Copy out every line of the listing below word for word, leaving out the pictures.

DATASET EXCERPTS:
************

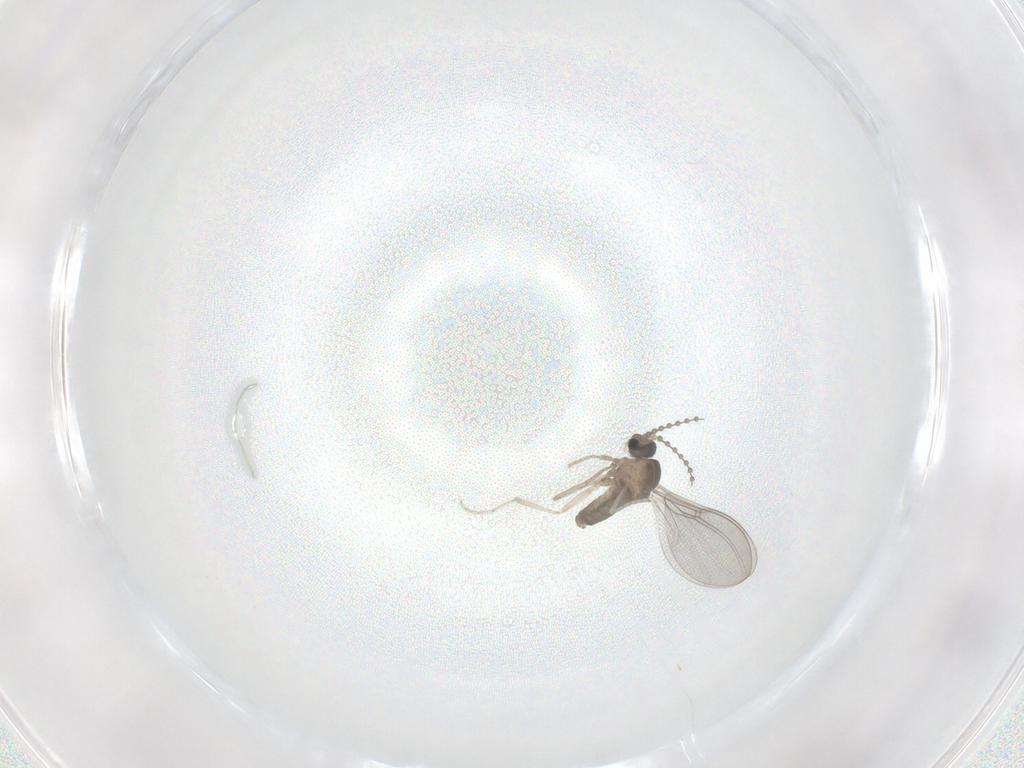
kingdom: Animalia
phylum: Arthropoda
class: Insecta
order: Diptera
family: Cecidomyiidae
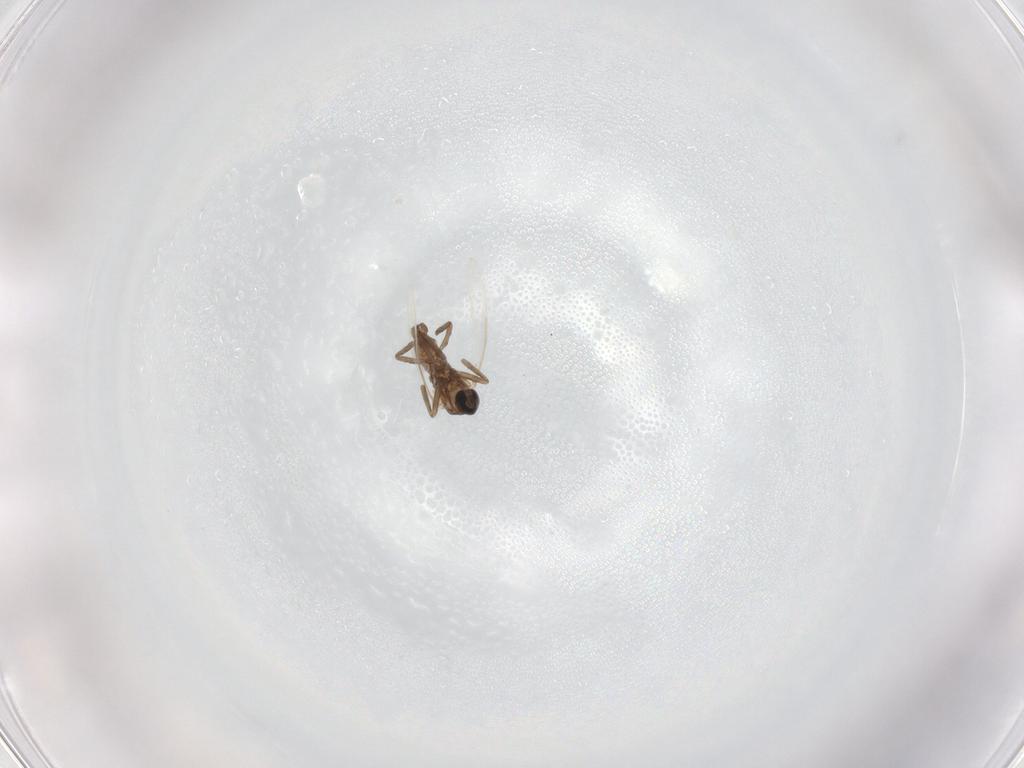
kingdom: Animalia
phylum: Arthropoda
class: Insecta
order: Diptera
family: Cecidomyiidae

************

CORRECT RESPONSE:
kingdom: Animalia
phylum: Arthropoda
class: Insecta
order: Diptera
family: Cecidomyiidae
kingdom: Animalia
phylum: Arthropoda
class: Insecta
order: Diptera
family: Cecidomyiidae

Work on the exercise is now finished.